[[ Records provided open ]]
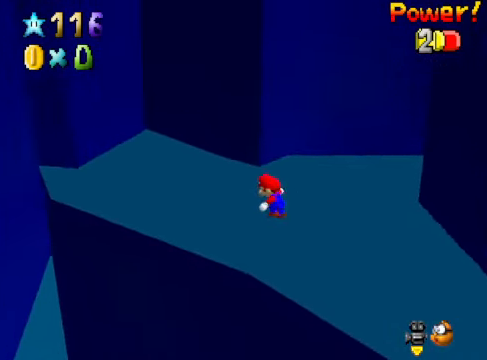
{"buttons": [], "left_stick": "up-left", "right_stick": "center", "events": []}
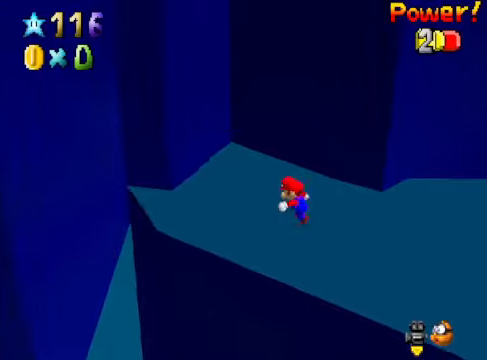
{"buttons": [], "left_stick": "up-left", "right_stick": "center", "events": [[200, "L2", "down"], [233, "A", "down"], [334, "A", "up"], [400, "L2", "up"]]}
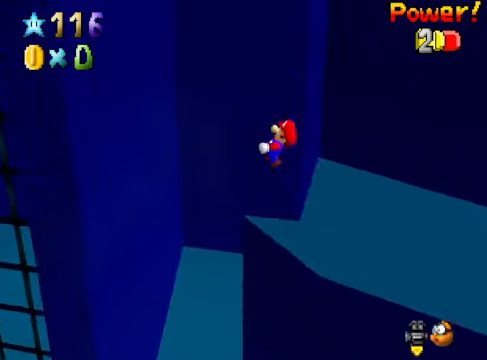
{"buttons": [], "left_stick": "up-right", "right_stick": "center", "events": [[33, "left_stick", "up"], [467, "left_stick", "up-right"]]}
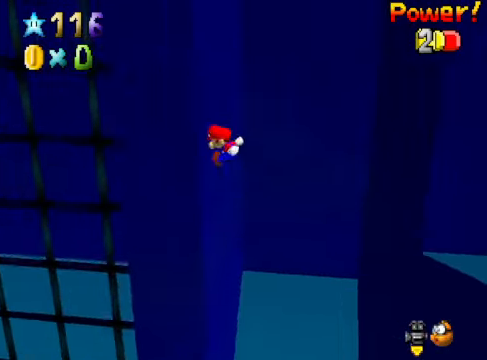
{"buttons": ["A"], "left_stick": "right", "right_stick": "center", "events": [[133, "A", "down"], [133, "left_stick", "right"]]}
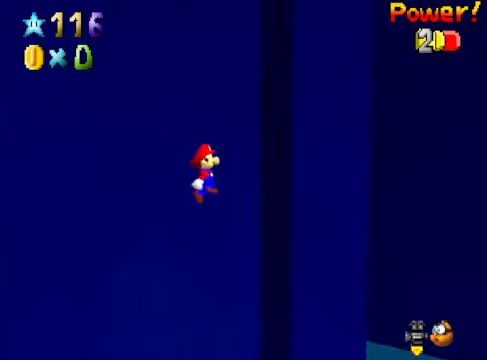
{"buttons": ["A"], "left_stick": "left", "right_stick": "center", "events": [[67, "A", "up"], [201, "left_stick", "down-left"], [234, "A", "down"], [301, "left_stick", "left"]]}
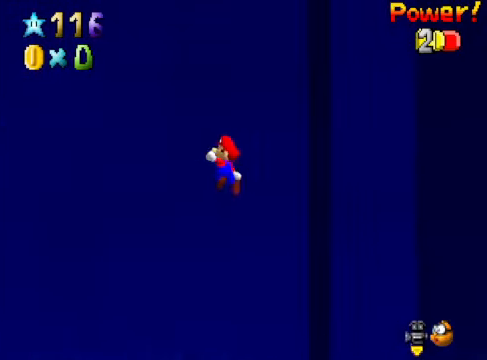
{"buttons": ["A"], "left_stick": "down-right", "right_stick": "center", "events": [[167, "A", "up"], [201, "left_stick", "down-left"], [368, "A", "down"], [368, "left_stick", "down-right"]]}
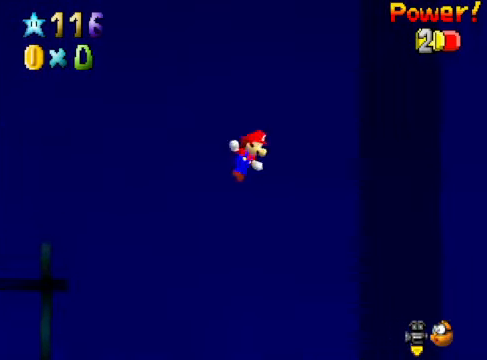
{"buttons": ["A"], "left_stick": "down", "right_stick": "center", "events": [[301, "A", "up"], [501, "A", "down"], [501, "left_stick", "down"]]}
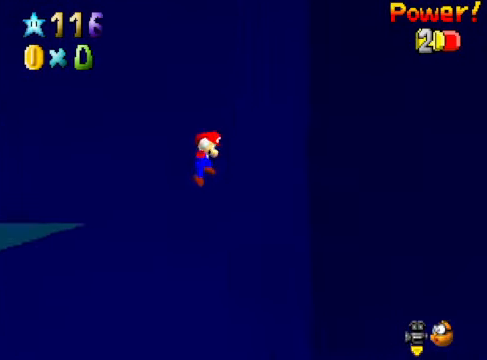
{"buttons": [], "left_stick": "down-left", "right_stick": "center", "events": [[34, "left_stick", "down-left"], [234, "A", "up"]]}
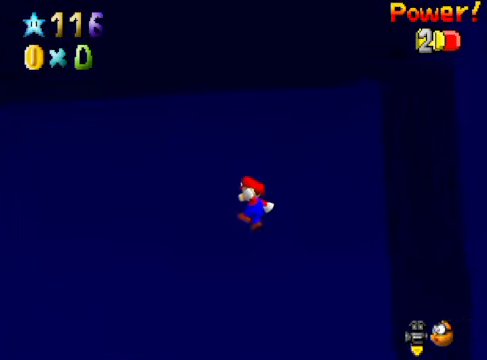
{"buttons": [], "left_stick": "left", "right_stick": "center", "events": [[167, "left_stick", "center"], [401, "left_stick", "left"]]}
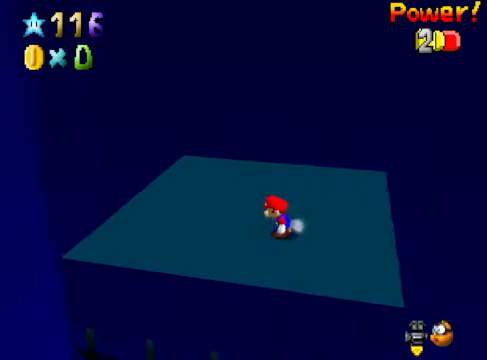
{"buttons": ["A"], "left_stick": "left", "right_stick": "center", "events": [[401, "A", "down"]]}
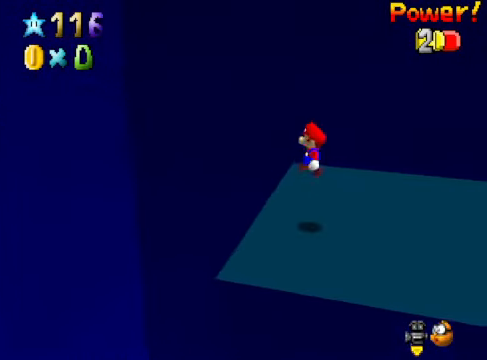
{"buttons": [], "left_stick": "left", "right_stick": "center", "events": [[67, "A", "up"]]}
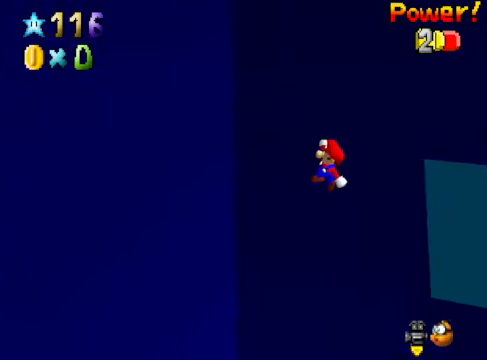
{"buttons": [], "left_stick": "left", "right_stick": "center", "events": []}
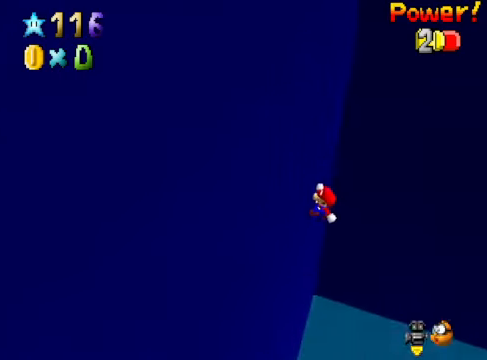
{"buttons": [], "left_stick": "down-right", "right_stick": "center", "events": [[66, "left_stick", "down"], [100, "A", "down"], [100, "X", "down"], [133, "left_stick", "down-right"], [501, "A", "up"], [501, "X", "up"]]}
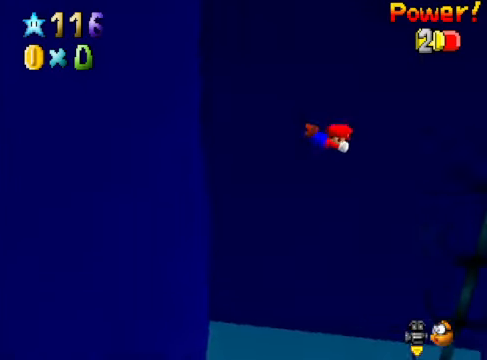
{"buttons": [], "left_stick": "right", "right_stick": "down-right", "events": [[133, "right_stick", "down-right"], [233, "left_stick", "right"], [267, "right_stick", "center"], [501, "right_stick", "down-right"]]}
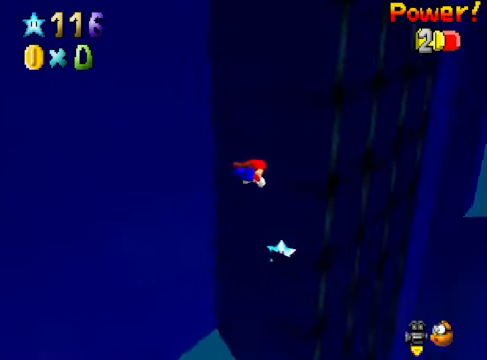
{"buttons": [], "left_stick": "up-left", "right_stick": "center", "events": [[66, "left_stick", "up"], [66, "right_stick", "center"], [133, "left_stick", "center"], [233, "left_stick", "up-left"]]}
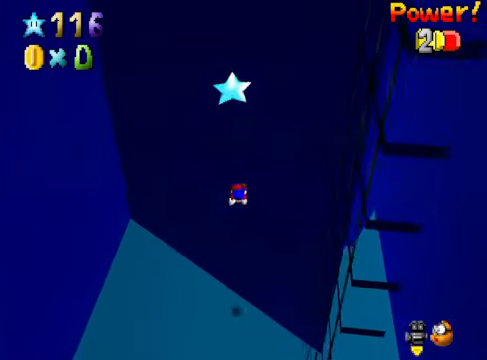
{"buttons": ["START"], "left_stick": "center", "right_stick": "center", "events": [[134, "left_stick", "up"], [234, "left_stick", "up-right"], [234, "right_stick", "down-right"], [368, "right_stick", "center"], [468, "START", "down"], [468, "left_stick", "center"]]}
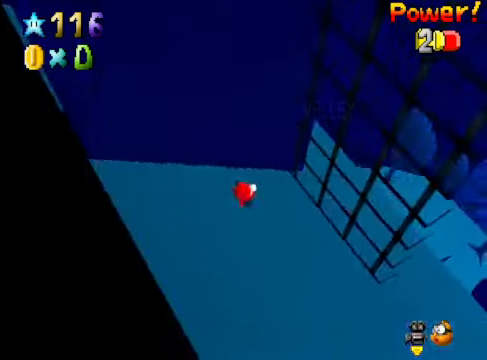
{"buttons": [], "left_stick": "center", "right_stick": "center", "events": [[101, "START", "up"]]}
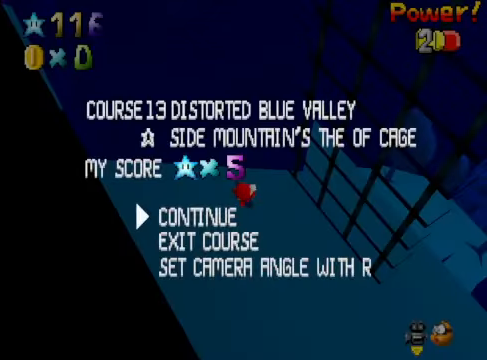
{"buttons": [], "left_stick": "center", "right_stick": "center", "events": [[201, "START", "down"], [301, "START", "up"]]}
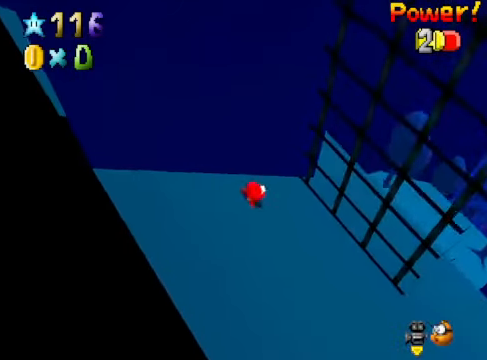
{"buttons": [], "left_stick": "right", "right_stick": "center", "events": [[134, "left_stick", "up-right"], [468, "left_stick", "right"]]}
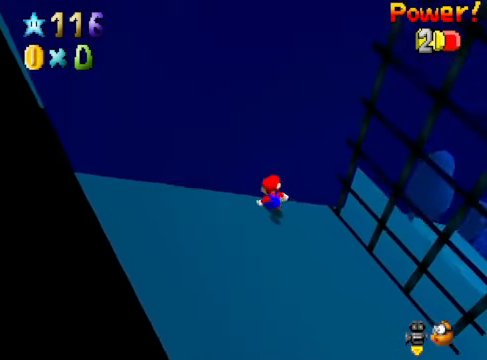
{"buttons": [], "left_stick": "right", "right_stick": "center", "events": []}
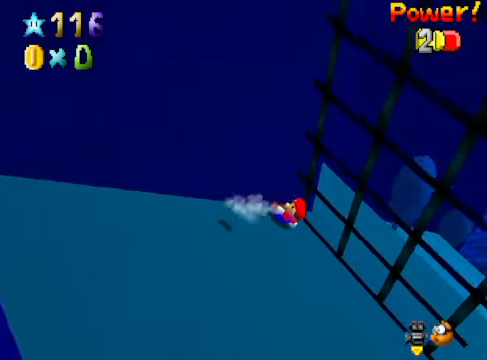
{"buttons": [], "left_stick": "right", "right_stick": "center", "events": []}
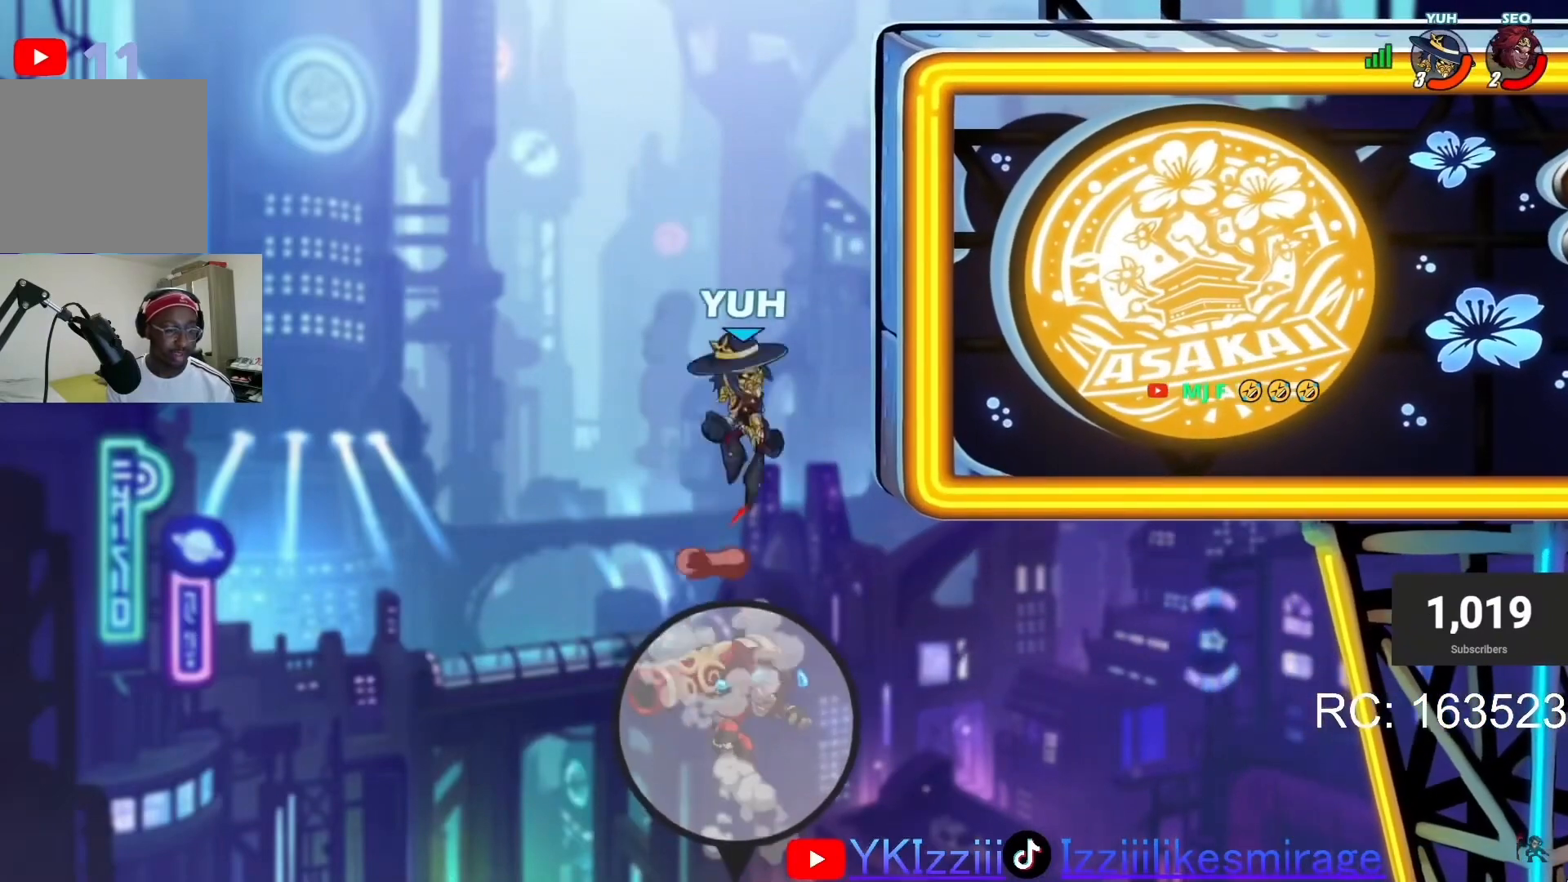
Gameplay with a controller (PlayStation layout); each line is a JSON object with the inputs held at the frame after it. "events" lists button and stick changes between this image and that frame as [ms after this image, input, new state], when the widget could be followed in between. Not read: right_stick.
{"buttons": ["CROSS"], "left_stick": "center", "events": [[67, "CIRCLE", "down"], [67, "TRIANGLE", "down"], [267, "CIRCLE", "up"], [267, "TRIANGLE", "up"], [300, "CROSS", "down"], [367, "CROSS", "up"], [367, "L1", "down"], [434, "L1", "up"], [467, "DPAD_RIGHT", "up"], [501, "CROSS", "down"]]}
[[ Records provided closed ]]
**Work item**
Write out every record above exactly as it stands, but leave out the pictures.

**Output for this task**
{"buttons": [], "left_stick": "up-left", "right_stick": "center", "events": []}
{"buttons": [], "left_stick": "up-left", "right_stick": "center", "events": [[200, "L2", "down"], [233, "A", "down"], [334, "A", "up"], [400, "L2", "up"]]}
{"buttons": [], "left_stick": "up-right", "right_stick": "center", "events": [[33, "left_stick", "up"], [467, "left_stick", "up-right"]]}
{"buttons": ["A"], "left_stick": "right", "right_stick": "center", "events": [[133, "A", "down"], [133, "left_stick", "right"]]}
{"buttons": ["A"], "left_stick": "left", "right_stick": "center", "events": [[67, "A", "up"], [201, "left_stick", "down-left"], [234, "A", "down"], [301, "left_stick", "left"]]}
{"buttons": ["A"], "left_stick": "down-right", "right_stick": "center", "events": [[167, "A", "up"], [201, "left_stick", "down-left"], [368, "A", "down"], [368, "left_stick", "down-right"]]}
{"buttons": ["A"], "left_stick": "down", "right_stick": "center", "events": [[301, "A", "up"], [501, "A", "down"], [501, "left_stick", "down"]]}
{"buttons": [], "left_stick": "down-left", "right_stick": "center", "events": [[34, "left_stick", "down-left"], [234, "A", "up"]]}
{"buttons": [], "left_stick": "left", "right_stick": "center", "events": [[167, "left_stick", "center"], [401, "left_stick", "left"]]}
{"buttons": ["A"], "left_stick": "left", "right_stick": "center", "events": [[401, "A", "down"]]}
{"buttons": [], "left_stick": "left", "right_stick": "center", "events": [[67, "A", "up"]]}
{"buttons": [], "left_stick": "left", "right_stick": "center", "events": []}
{"buttons": [], "left_stick": "down-right", "right_stick": "center", "events": [[66, "left_stick", "down"], [100, "A", "down"], [100, "X", "down"], [133, "left_stick", "down-right"], [501, "A", "up"], [501, "X", "up"]]}
{"buttons": [], "left_stick": "right", "right_stick": "down-right", "events": [[133, "right_stick", "down-right"], [233, "left_stick", "right"], [267, "right_stick", "center"], [501, "right_stick", "down-right"]]}
{"buttons": [], "left_stick": "up-left", "right_stick": "center", "events": [[66, "left_stick", "up"], [66, "right_stick", "center"], [133, "left_stick", "center"], [233, "left_stick", "up-left"]]}
{"buttons": ["START"], "left_stick": "center", "right_stick": "center", "events": [[134, "left_stick", "up"], [234, "left_stick", "up-right"], [234, "right_stick", "down-right"], [368, "right_stick", "center"], [468, "START", "down"], [468, "left_stick", "center"]]}
{"buttons": [], "left_stick": "center", "right_stick": "center", "events": [[101, "START", "up"]]}
{"buttons": [], "left_stick": "center", "right_stick": "center", "events": [[201, "START", "down"], [301, "START", "up"]]}
{"buttons": [], "left_stick": "right", "right_stick": "center", "events": [[134, "left_stick", "up-right"], [468, "left_stick", "right"]]}
{"buttons": [], "left_stick": "right", "right_stick": "center", "events": []}
{"buttons": [], "left_stick": "right", "right_stick": "center", "events": []}
Gameplay with a controller (PlayStation layout); each line is a JSON object with the inputs held at the frame after it. "events" lists button and stick changes between this image and that frame as [ms after this image, input, new state], when the widget could be followed in between. Not read: right_stick.
{"buttons": ["CROSS"], "left_stick": "center", "events": [[67, "CIRCLE", "down"], [67, "TRIANGLE", "down"], [267, "CIRCLE", "up"], [267, "TRIANGLE", "up"], [300, "CROSS", "down"], [367, "CROSS", "up"], [367, "L1", "down"], [434, "L1", "up"], [467, "DPAD_RIGHT", "up"], [501, "CROSS", "down"]]}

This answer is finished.